Assignment: Copy out the lines of the records below, and only those lines, from the one with "## Getting Started" through the one with "2. **Runtime Configuration:**", exactly as they appear.

Stored data:
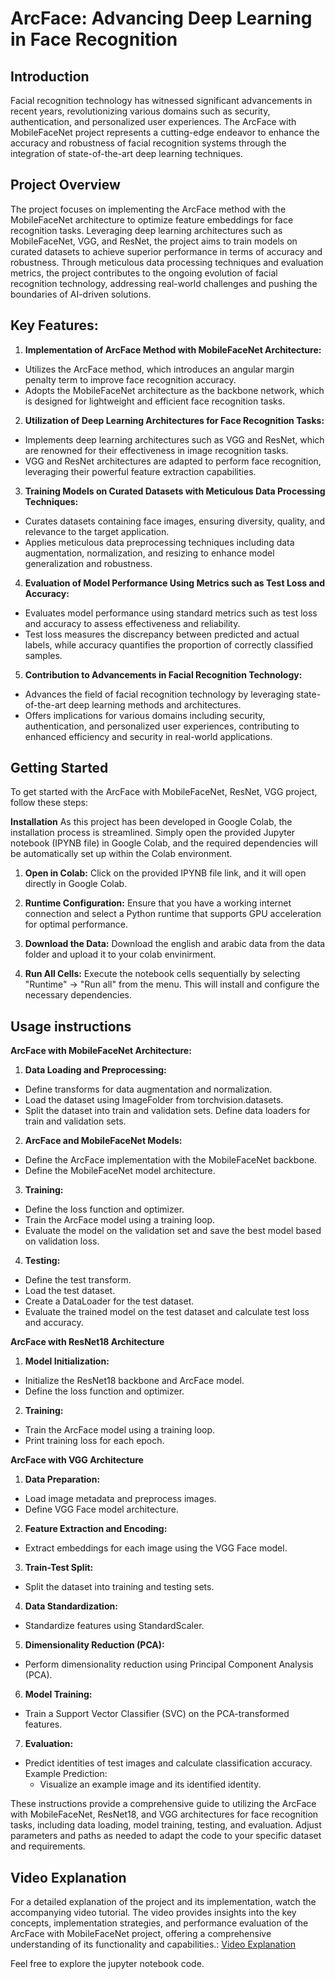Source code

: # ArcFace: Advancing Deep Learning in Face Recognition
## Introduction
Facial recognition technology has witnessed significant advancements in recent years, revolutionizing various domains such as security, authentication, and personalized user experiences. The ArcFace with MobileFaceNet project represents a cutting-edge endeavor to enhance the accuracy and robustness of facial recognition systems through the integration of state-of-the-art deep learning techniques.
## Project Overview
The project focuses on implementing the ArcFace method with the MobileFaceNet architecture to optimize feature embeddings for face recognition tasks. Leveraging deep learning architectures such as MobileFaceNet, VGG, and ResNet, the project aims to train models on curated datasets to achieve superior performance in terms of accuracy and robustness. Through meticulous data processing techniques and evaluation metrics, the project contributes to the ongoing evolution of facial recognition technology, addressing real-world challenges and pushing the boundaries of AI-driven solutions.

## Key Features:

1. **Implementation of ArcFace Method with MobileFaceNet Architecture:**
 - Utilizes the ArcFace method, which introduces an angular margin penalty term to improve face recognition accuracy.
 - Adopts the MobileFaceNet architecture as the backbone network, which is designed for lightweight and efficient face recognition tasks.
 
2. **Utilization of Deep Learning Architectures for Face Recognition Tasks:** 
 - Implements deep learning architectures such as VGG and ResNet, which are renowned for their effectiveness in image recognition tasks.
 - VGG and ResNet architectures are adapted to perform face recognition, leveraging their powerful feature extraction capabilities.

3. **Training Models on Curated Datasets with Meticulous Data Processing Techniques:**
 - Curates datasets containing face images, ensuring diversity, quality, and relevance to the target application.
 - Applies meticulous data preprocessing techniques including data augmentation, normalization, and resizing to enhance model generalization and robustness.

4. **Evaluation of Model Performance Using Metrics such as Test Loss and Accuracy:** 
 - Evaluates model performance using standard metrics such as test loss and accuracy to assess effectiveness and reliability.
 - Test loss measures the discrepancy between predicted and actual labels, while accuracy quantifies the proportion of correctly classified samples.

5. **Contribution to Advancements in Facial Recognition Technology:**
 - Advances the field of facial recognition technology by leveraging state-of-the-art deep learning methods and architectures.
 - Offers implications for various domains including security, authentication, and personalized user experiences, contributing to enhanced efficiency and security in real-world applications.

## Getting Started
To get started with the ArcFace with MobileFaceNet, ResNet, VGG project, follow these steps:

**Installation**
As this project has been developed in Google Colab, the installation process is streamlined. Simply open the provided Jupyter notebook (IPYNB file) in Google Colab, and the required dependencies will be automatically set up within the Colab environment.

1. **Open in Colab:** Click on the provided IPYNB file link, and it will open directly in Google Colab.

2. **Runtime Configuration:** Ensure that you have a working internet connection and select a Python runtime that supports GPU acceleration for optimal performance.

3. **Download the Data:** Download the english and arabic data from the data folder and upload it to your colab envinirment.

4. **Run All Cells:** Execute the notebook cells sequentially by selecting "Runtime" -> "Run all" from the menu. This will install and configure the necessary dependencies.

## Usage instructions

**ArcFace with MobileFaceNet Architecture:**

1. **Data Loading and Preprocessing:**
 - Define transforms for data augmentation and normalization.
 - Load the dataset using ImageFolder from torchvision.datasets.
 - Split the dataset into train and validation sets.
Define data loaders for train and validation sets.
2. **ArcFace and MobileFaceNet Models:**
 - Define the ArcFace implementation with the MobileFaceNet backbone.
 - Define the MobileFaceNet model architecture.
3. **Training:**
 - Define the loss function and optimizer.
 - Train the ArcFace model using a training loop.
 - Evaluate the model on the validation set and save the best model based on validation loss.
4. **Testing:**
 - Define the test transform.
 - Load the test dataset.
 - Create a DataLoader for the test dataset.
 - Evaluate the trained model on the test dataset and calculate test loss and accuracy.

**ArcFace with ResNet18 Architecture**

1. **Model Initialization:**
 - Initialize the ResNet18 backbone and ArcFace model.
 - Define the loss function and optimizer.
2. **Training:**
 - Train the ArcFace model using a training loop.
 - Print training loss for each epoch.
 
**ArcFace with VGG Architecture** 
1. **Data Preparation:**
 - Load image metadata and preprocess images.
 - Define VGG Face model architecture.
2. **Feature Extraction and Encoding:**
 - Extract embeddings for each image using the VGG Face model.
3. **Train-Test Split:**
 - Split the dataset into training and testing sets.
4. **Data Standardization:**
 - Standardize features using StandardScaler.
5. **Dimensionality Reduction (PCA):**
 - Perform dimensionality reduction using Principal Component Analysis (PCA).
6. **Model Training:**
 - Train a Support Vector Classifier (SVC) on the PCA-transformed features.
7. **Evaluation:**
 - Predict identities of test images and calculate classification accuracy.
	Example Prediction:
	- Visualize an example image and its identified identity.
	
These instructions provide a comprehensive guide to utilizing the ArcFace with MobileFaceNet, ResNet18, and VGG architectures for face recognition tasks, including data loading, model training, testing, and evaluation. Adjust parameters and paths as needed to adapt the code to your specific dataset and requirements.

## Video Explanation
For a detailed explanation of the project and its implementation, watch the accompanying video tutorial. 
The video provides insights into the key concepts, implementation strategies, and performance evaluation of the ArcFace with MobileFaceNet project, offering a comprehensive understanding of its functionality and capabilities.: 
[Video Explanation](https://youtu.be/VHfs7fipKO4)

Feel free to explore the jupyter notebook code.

Response:
## Getting Started
To get started with the ArcFace with MobileFaceNet, ResNet, VGG project, follow these steps:

**Installation**
As this project has been developed in Google Colab, the installation process is streamlined. Simply open the provided Jupyter notebook (IPYNB file) in Google Colab, and the required dependencies will be automatically set up within the Colab environment.

1. **Open in Colab:** Click on the provided IPYNB file link, and it will open directly in Google Colab.

2. **Runtime Configuration:** Ensure that you have a working internet connection and select a Python runtime that supports GPU acceleration for optimal performance.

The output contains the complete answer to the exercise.